Seems to be just the exception stack chain (ie notice how it's
pointing to the instruction after the xrstor64, it's not that the
immediate register move really trapped).

> [ 266.899210][ T1] __fpregs_load_activate (core.c:?)
> [ 266.900418][ T1] copy_fpstate_to_sigframe (??:?)
> [ 266.901947][ T1] get_sigframe+0x196/0x360
> [ 266.903138][ T1] __setup_rt_frame (signal.c:?)
> [ 266.904162][ T1] setup_rt_frame (signal.c:?)
> [ 266.905386][ T1] handle_signal (signal.c:?)
> [ 266.906423][ T1] arch_do_signal (??:?)

.. and it is in the signal handling path when returning to user space. Hmm.

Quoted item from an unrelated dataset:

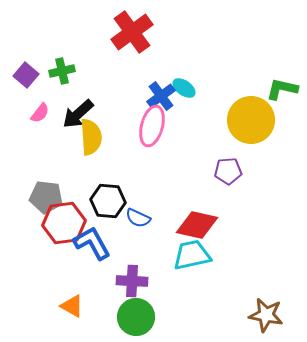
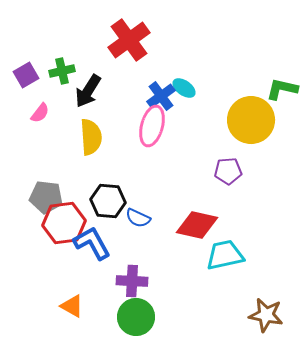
red cross: moved 3 px left, 8 px down
purple square: rotated 20 degrees clockwise
black arrow: moved 10 px right, 23 px up; rotated 16 degrees counterclockwise
cyan trapezoid: moved 33 px right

And then again, we have the exception stack entry all the way to user space:

> [ 266.914026][ T1] RIP: 0033:0x7f32488b5700
> [ 266.915046][ T1] Code: 76 05 e9 f3 fd ff ff 48 8b 05 3c f7 37 00 64 c7 00 16 00 00 00 83 c8 ff c3 90 41 ba 08 00 00 00 48 63 ff b8 0e 00 00 00 0f 05 <48> 3d 00 f0 ff ff 77 02 f3 c3 48 8b 15 0f f7 37 00 f7 d8 64 89 02
> All code
> ========
> 0: 76 05 jbe 0x7
> 2: e9 f3 fd ff ff jmpq 0xfffffffffffffdfa
> 7: 48 8b 05 3c f7 37 00 mov 0x37f73c(%rip),%rax # 0x37f74a
> e: 64 c7 00 16 00 00 00 movl $0x16,%fs:(%rax)
> 15: 83 c8 ff or $0xffffffff,%eax
> 18: c3 retq
> 19: 90 nop
> 1a: 41 ba 08 00 00 00 mov $0x8,%r10d
> 20: 48 63 ff movslq %edi,%rdi
> 23: b8 0e 00 00 00 mov $0xe,%eax
> 28: 0f 05 syscall
> 2a:* 48 3d 00 f0 ff ff cmp $0xfffffffffffff000,%rax <-- trapping instruction

and again, it's just pointing back to after the 'syscall' instruction
that caused this whole chain of events.

Anyway, I *think* that what may be going on is some ptrace thing, but
let's bring in other people. Because I don't think that "x86/uaccess:
fix code generation in put_user()" commit is what triggered this, but
who knows.. The x86 FP code can be very grotty.